The region is undergoing radical change not merely on account of old and new polarizations, but also due new needs linked to energy transition. For decades now, the Arab monarchies have strengthened their political power through the distribution of oil revenues, so that entire generations of citizens have become accustomed to benefiting from state subsidies and favorable tax conditions in exchange for their lack of engagement in the dynamics of political participation. Due to the collapse of crude oil prices in 2014, the volatility of the price of oil, and especially the energy transition and associated uncertainty about the future, the Gulf countries are now faced with the need to diversify their economies. But for the monarchies of the Arabian Peninsula, especially those with better access to the Indian Ocean and its maritime routes, that need has coincided with the opportunity to become global logistics hubs and enter into strategic partnerships with the leading Asian players.

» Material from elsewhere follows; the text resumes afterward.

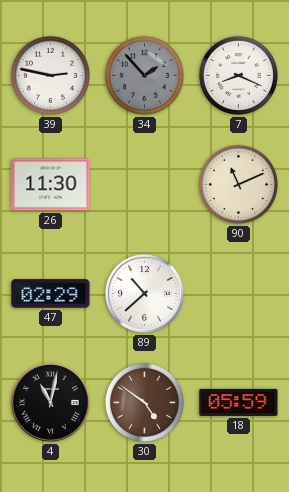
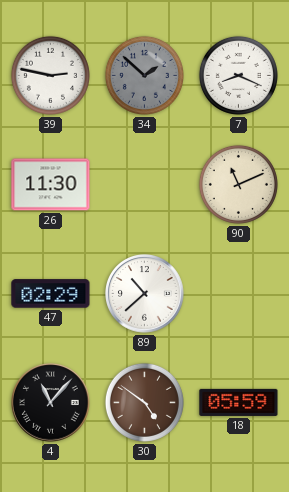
34: 1:53 -> 1:52
4: 11:02 -> 11:07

Understanding the dynamics of these changes and, wherever possible, helping the shift in that direction, is a key element for the European Union. Actively supporting the resilience strategies of the countries in this region is pivotal for the E.U. and for its interdependence ties with the Gulf economies. Europe, moreover, has every interest in carving out a role for itself as a more legitimate and widely recognized political player, as clearly demonstrated by the progress made by the E.U. Global Strategy and the summit between the E.U. and the Arab League held in Cairo in late February.  Greater economic cooperation as well as security cooperation on a range of issues, from the fight against terrorism to combating illegal migration, is in the interests of both sides. And, more generally, there is a perceptible urgency for Europe to adopt a bolder stance in regional diplomacy. A key issue in this respect is the European Union’s attempt to safeguard the cooperation agreement on Iran’s nuclear program, to avoid any knock-on effects on the region’s security and political dynamics. It is also a starting point for bolstering the E.U.’s independent strategic role in the region.

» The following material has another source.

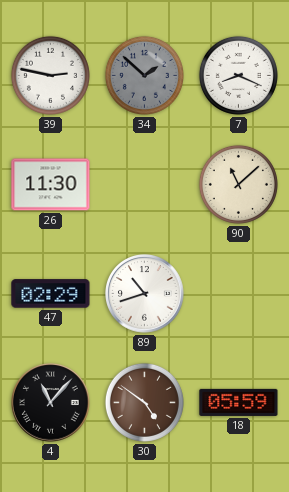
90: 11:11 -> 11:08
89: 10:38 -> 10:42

In parallel with the above, a pragmatic approach to a number of specific cooperation issues can also help strengthen relations and political dialogue between the E.U. and the GCC. Following the failure of the 2008 free trade agreement, and the opening of a decade that has seen Gulf countries become strategic investors, particularly in Great Britain and France, thanks to sovereign wealth funds like Qatar’s or Abu Dhabi’s Investment Authority in Europe, the E.U. is rediscovering a political dialogue with the Gulf that is increasingly crucial for protecting its interests.

Firstly, Brexit could drive European Union and Gulf countries to further strengthen their cooperation. While the GCC states have traditionally secured access to Europe’s markets by concentrating their investment flows on London, the separation between the two shores of the English Channel could push the Arab states to further diversify their investments into continental Europe, even more so in the case of a No-Deal Brexit scenario.

Furthermore, in view of the economic ties between the Gulf countries and the European Union, and the major trade flows between them, it will be crucial to assess the potential impact of Europe’s new strategy to use the euro as their trading currency, especially in the energy sector. The euro is the second most widely used currency in terms of its share of international transactions, and Europe’s new strategy aims to dislodge the U.S. dollar as the currency for energy related payments between the E.U. and third countries. Europe’s global credibility and greater closeness to the Gulf will depend on the degree of success achieved by this strategy.

The author: Duccio Maria Tenti

He is expert on energy policy and on the European Union, he studied at the London School of Economics. He worked with Eni between 2018 and 2019.